Он протяжно вздохнул, раскинул большие руки по всей кровати, застыл вверх животом, который, наоборот, казалось, подрос, будто в него переместился воздух.
– Не Алена я! – Юбка, тугая молния на бедре. – Не Алена! – Влезла в каблуки. – Я Аленой не буду, понял?
Миша лежал безнадежно, немо. Поправила сумочку на плече. Длинный взгляд от дверей, и – вхлест, автоматной очередью:
– Мне насрать на твою нефть!
Не дойдя до лифта, свернула на лестницу, побежала, застегивая ускользающие пуговицы блузки.
На Ярославском вокзале в сумерках купила в киоске жвачку “Кофейный аромат”. Витя говорил: “Говно говном, но перегар хорошо отбивает”. Повертев, развернула. Коричневый брусочек был какой-то обиженный и трогательный – советская жвачка, беспомощная подражательница западной. Лена шла, двигая челюстями, пытаясь принять независимый вид, ощущая, как жвачка утрачивает вкус и липнет к зубам.
Сквозь ходьбу что-то кольнуло ее выше груди. Она резко остановилась. Золотое сердечко болталось туда-сюда, как заведенное. Черт, надо было вернуть. Увидела урну, потянулась к шее – сорвать – и не смогла, жалко.
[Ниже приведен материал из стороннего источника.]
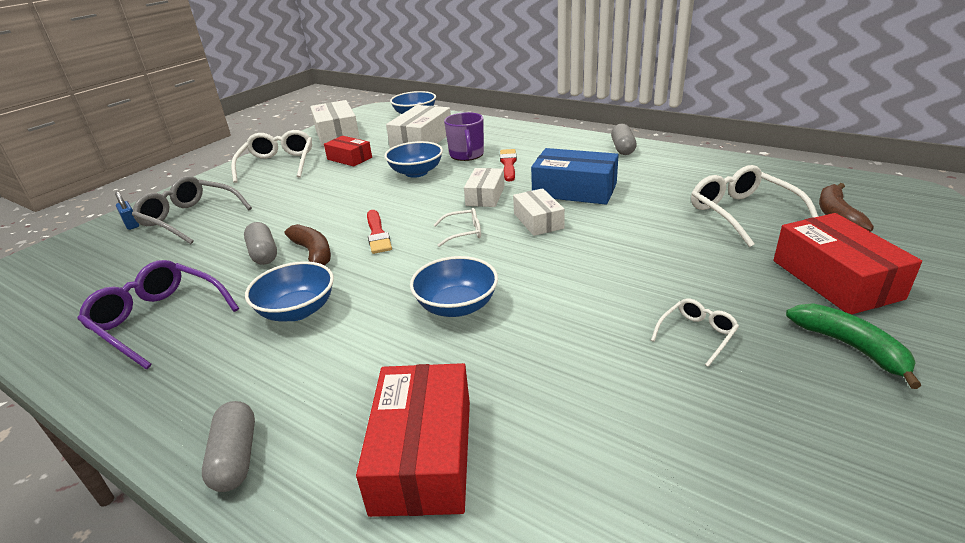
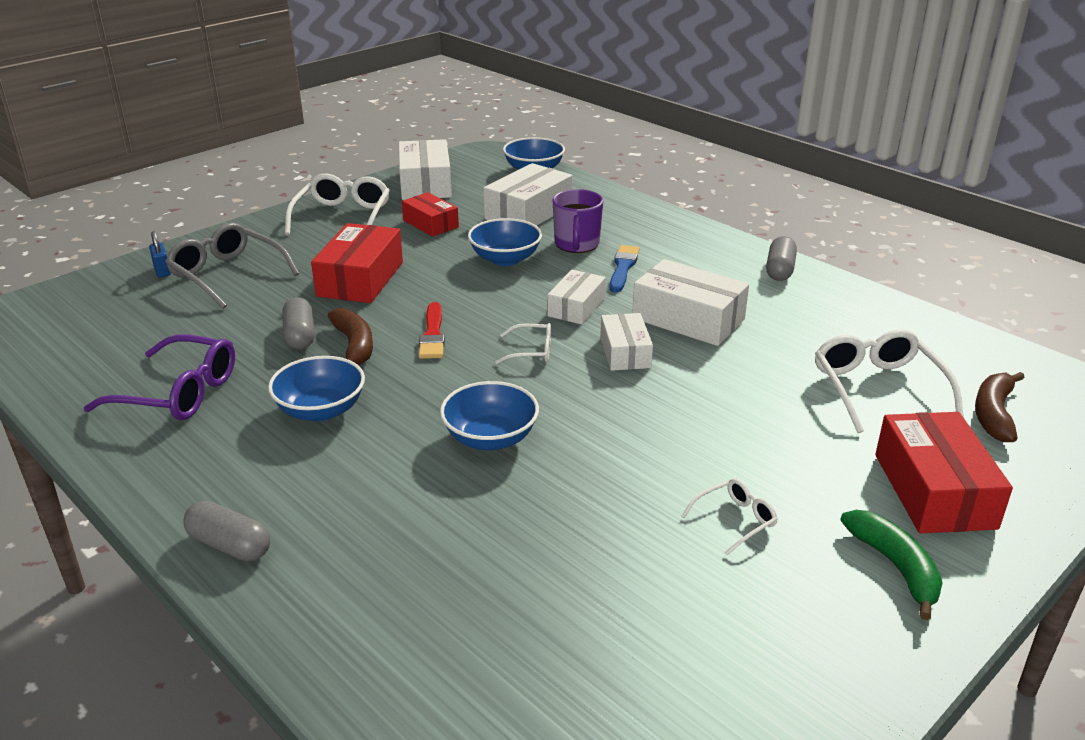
camera: 10 degrees right, 0 degrees up
purple glasses [78,260,239,369] -> purple glasses turned 150 degrees clockwise [84,334,235,420]
grey capsule [202,401,255,492] -> grey capsule turned 60 degrees counterclockwise [183,501,270,561]
red box [356,363,470,517] -> red box moved to [311,223,403,303]
red brush [500,149,517,181] -> blue brush [610,245,640,293]
blue box [531,148,619,205] -> white box [632,259,749,346]

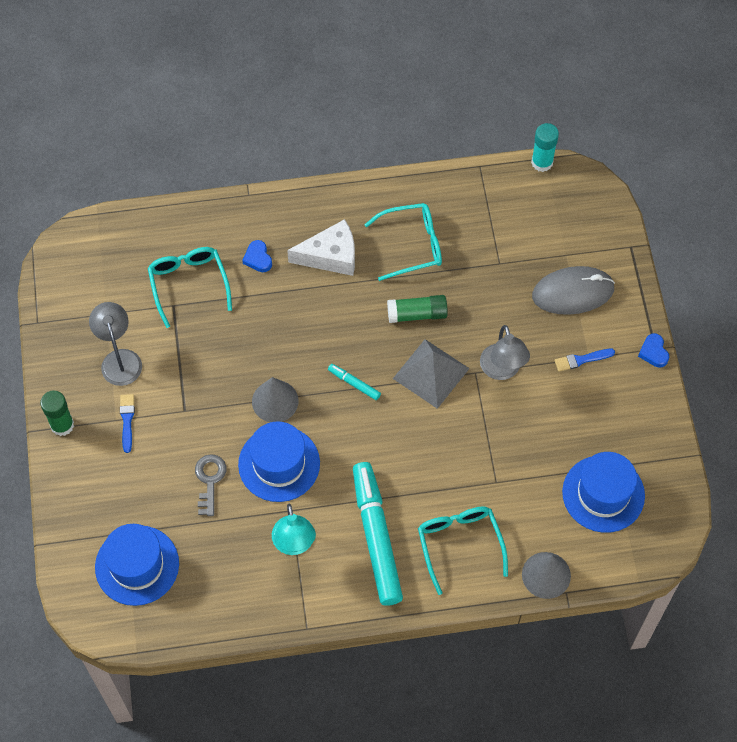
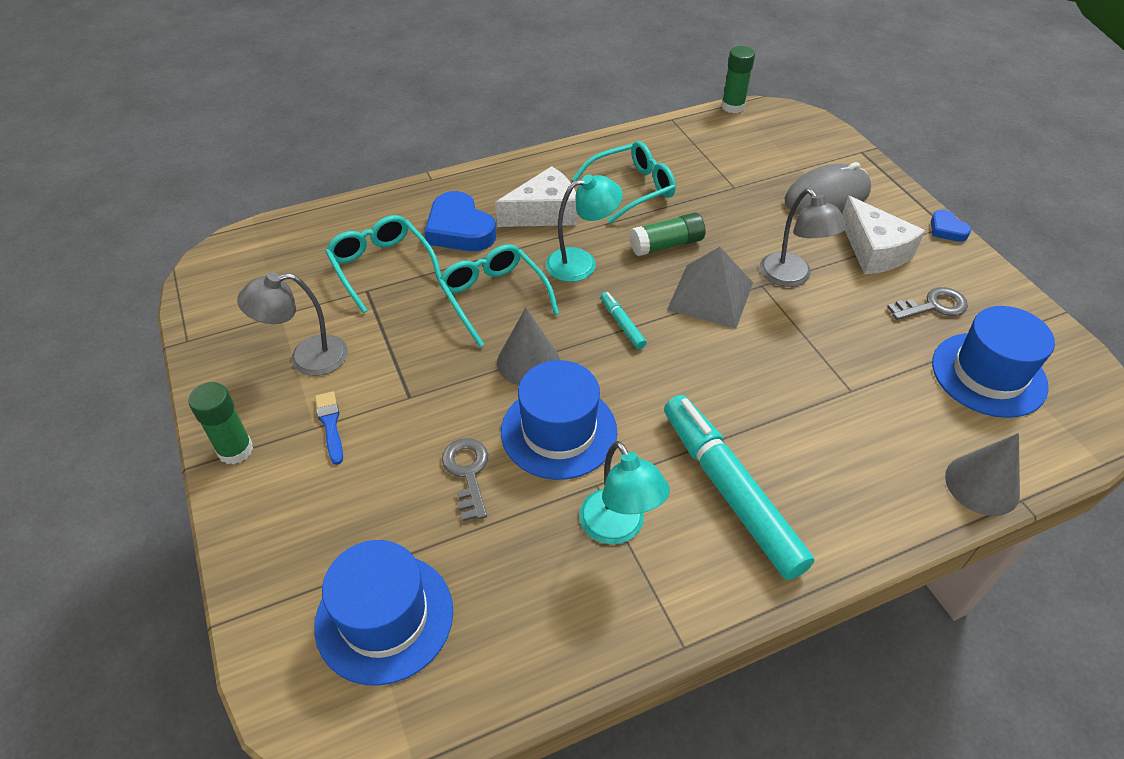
camera: 15 degrees left, 15 degrees down
grey lamp [89,302,142,386] -> grey lamp turned 75 degrees counterclockwise [237,272,348,376]
blue heart [242,240,272,272] -> blue heart [425,191,496,251], size x1.93
turquoise marker [328,364,381,400] -> turquoise marker turned 45 degrees clockwise [601,292,647,349]
turquoise glasses [418,506,508,595] -> turquoise glasses moved to [438,244,559,347]
turquoise glue stick [531,123,559,172] -> green glue stick [721,46,755,113]
blue brush [554,349,615,372] -> white cheese [842,196,925,275]
none -> turquoise lamp [546,174,623,282]
none -> grey key [887,287,968,320]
А потом был август, гулкая деревянная церковь с голубыми куполами в Новой деревне возле Пушкино, куда привезла соседка Ида Холодец. Утром перед литургией у деревянного аналоя священник отец Александр, похожий на древнего пророка, добрый и спокойный, но словно бы скрывавший внутри себя яростное пламя, слушал ее, наклонив голову и приспустив смуглые веки на карие глаза. Под глазами у него были коричневатые мешки. В открытое зарешеченное окно врывался шум экскаватора, рывшего землю на поле невдалеке, – не мешая общаться им, двоим, но хороня тайну исповеди от остального тесного люда.
– Вы, знаете, что такое грех? По-гречески – это “мимо”.
Лена сказала:
– У меня вся жизнь, как будто мимо.
Потом он деликатно, но ясно спрашивал о грехах и как-то нашел такие правильные, быстрые, непринужденные, серьезные слова, что ей стало жалко мужа и она тоже быстро, без стеснения и подробностей, рассказала всё.
Проговорив все свои измены, она спохватилась:
– Но ведь он обижает меня… Издевается всё время. Прозвища придумывает. Лена-мурена. Морская змея такая.
– А меня в школе дразнили “Мень-пельмень”, – круглые глаза сверкнули улыбчиво.
Лена выпорхнула из-под его теплой епитрахили с золотыми нитями, которая пахла почему-то козьим родным молоком.
Потом священника убили топором, и она всхлипывала в толпе на похоронах. Потом увлечение церковью миновало, стерлось воспоминание об исповеди и целебной епитрахили. Она снова воображала себе других, но других не было, и Лена дошла уже до того, что вспоминала, как поднял ее вместе со стулом Кувалда.